═════ GIVEN RECORDS ═════

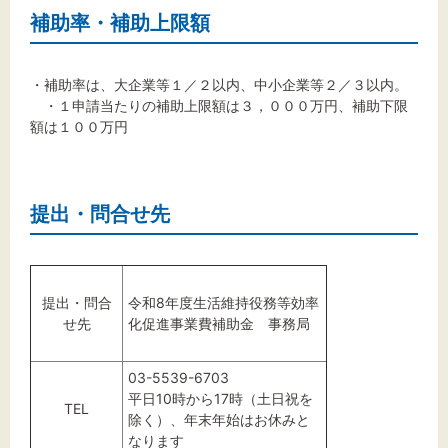
補助率・補助上限額
・補助率は、大企業等１／２以内、中小企業等２／３以内。
・１申請当たりの補助上限額は３，０００万円、補助下限
額は１００万円
提出・問合せ先
提出・問合
令和8年度生活維持役務等効率
せ先
化促進事業費補助金 事務局
03-5539-6703
平日10時から17時（土日祝を
TEL
除く）、年末年始はお休みと
なります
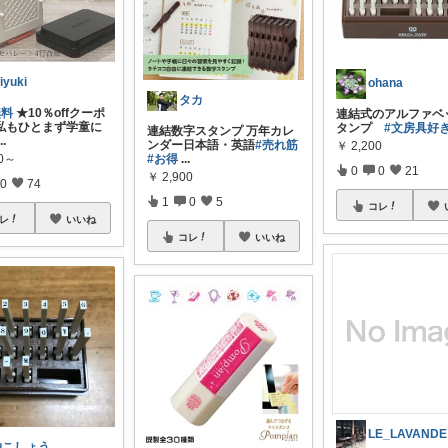
iyuki
ohana
タカ
無料
★10％offクーポ
連結式のアルファベ
私もひとまず学童に
タンプ
#文房具好
連結数字スタンプ 万年カレ
...
ンダー日本語・英語
#売れ筋
￥
2,200
#お得
...
90～
0
0
21
￥
2,900
0
74
1
0
5
コレ
レ
いいね
コレ
いいね
LE_LAVANDE
柚こしょう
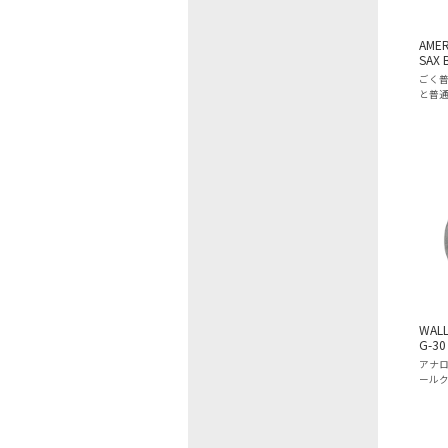
AMER
SAX 
ごく
と普
WALL
G-30
アナ
ール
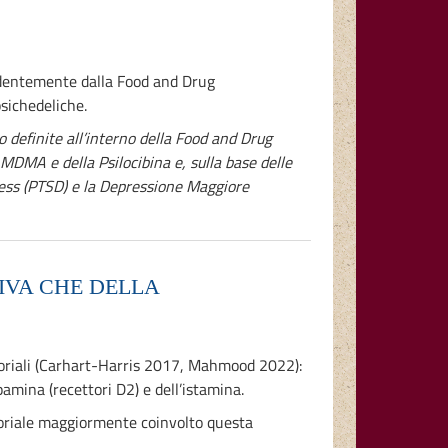
edentemente dalla Food and Drug
sichedeliche.
 definite all’interno della Food and Drug
MDMA e della Psilocibina e, sulla base delle
ess (PTSD) e la Depressione Maggiore
IVA CHE DELLA
ttoriali (Carhart-Harris 2017, Mahmood 2022):
amina (recettori D2) e dell’istamina.
ettoriale maggiormente coinvolto questa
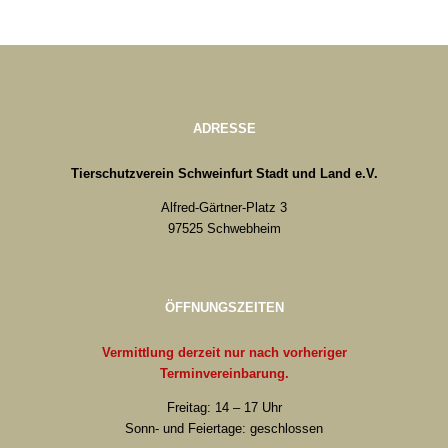
ADRESSE
Tierschutzverein Schweinfurt Stadt und Land e.V.
Alfred-Gärtner-Platz 3
97525 Schwebheim
ÖFFNUNGSZEITEN
Vermittlung derzeit nur nach vorheriger
Terminvereinbarung.
Freitag: 14 – 17 Uhr
Sonn- und Feiertage: geschlossen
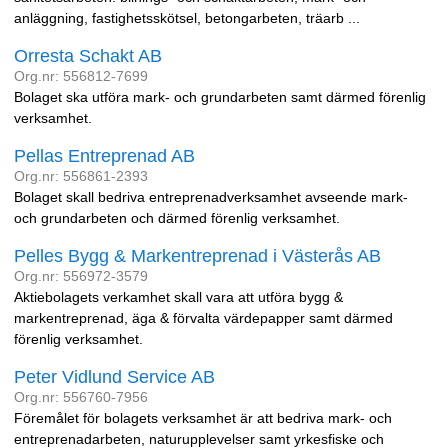
anläggning, fastighetsskötsel, betongarbeten, träarb ...
Orresta Schakt AB
Org.nr: 556812-7699
Bolaget ska utföra mark- och grundarbeten samt därmed förenlig
verksamhet.
Pellas Entreprenad AB
Org.nr: 556861-2393
Bolaget skall bedriva entreprenadverksamhet avseende mark-
och grundarbeten och därmed förenlig verksamhet.
Pelles Bygg & Markentreprenad i Västerås AB
Org.nr: 556972-3579
Aktiebolagets verkamhet skall vara att utföra bygg &
markentreprenad, äga & förvalta värdepapper samt därmed
förenlig verksamhet.
Peter Vidlund Service AB
Org.nr: 556760-7956
Föremålet för bolagets verksamhet är att bedriva mark- och
entreprenadarbeten, naturupplevelser samt yrkesfiske och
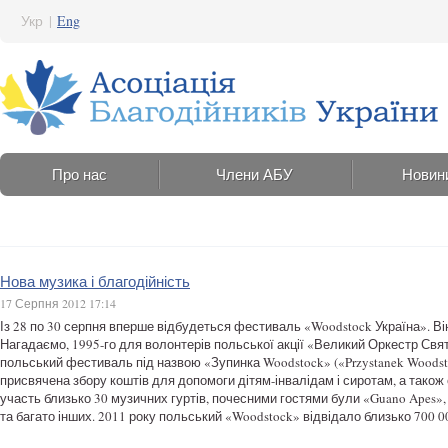
Укр
|
Eng
Про нас
Члени АБУ
Новин
Нова музика і благодійність
17 Серпня 2012 17:14
Із 28 по 30 серпня вперше відбудеться фестиваль «Woodstock Україна». Він
Нагадаємо, 1995-го для волонтерів польської акції «Великий Оркестр Св
польський фестиваль під назвою «Зупинка Woodstock» («Przystanek Woods
присвячена збору коштів для допомоги дітям-інвалідам і сиротам, а також
участь близько 30 музичних гуртів, почесними гостями були «Guano Apes», «P
та багато інших. 2011 року польський «Woodstock» відвідало близько 700 0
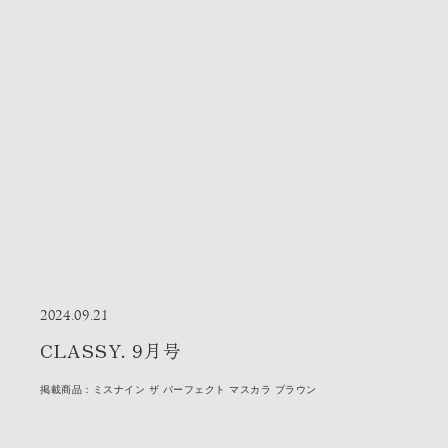
2024.09.21
CLASSY. 9月号
掲載商品：ミスナイン ザ パーフェクト マスカラ ブラウン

═════

[ABOUT THIS EXERCISE] Would you please output only the lines from the start of the material above up to and including the line with "amina (recettori D2) e dell’istamina.", exactly as they appear and without pictures?

[EXERCISE SOLUTION]
補助率・補助上限額
・補助率は、大企業等１／２以内、中小企業等２／３以内。
・１申請当たりの補助上限額は３，０００万円、補助下限
額は１００万円
提出・問合せ先
提出・問合
令和8年度生活維持役務等効率
せ先
化促進事業費補助金 事務局
03-5539-6703
平日10時から17時（土日祝を
TEL
除く）、年末年始はお休みと
なります
iyuki
ohana
タカ
無料
★10％offクーポ
連結式のアルファベ
私もひとまず学童に
タンプ
#文房具好
連結数字スタンプ 万年カレ
...
ンダー日本語・英語
#売れ筋
￥
2,200
#お得
...
90～
0
0
21
￥
2,900
0
74
1
0
5
コレ
レ
いいね
コレ
いいね
LE_LAVANDE
柚こしょう
AMER
SAX 
ごく
と普
WALL
G-30
アナ
ール
edentemente dalla Food and Drug
sichedeliche.
 definite all’interno della Food and Drug
MDMA e della Psilocibina e, sulla base delle
ess (PTSD) e la Depressione Maggiore
IVA CHE DELLA
ttoriali (Carhart-Harris 2017, Mahmood 2022):
amina (recettori D2) e dell’istamina.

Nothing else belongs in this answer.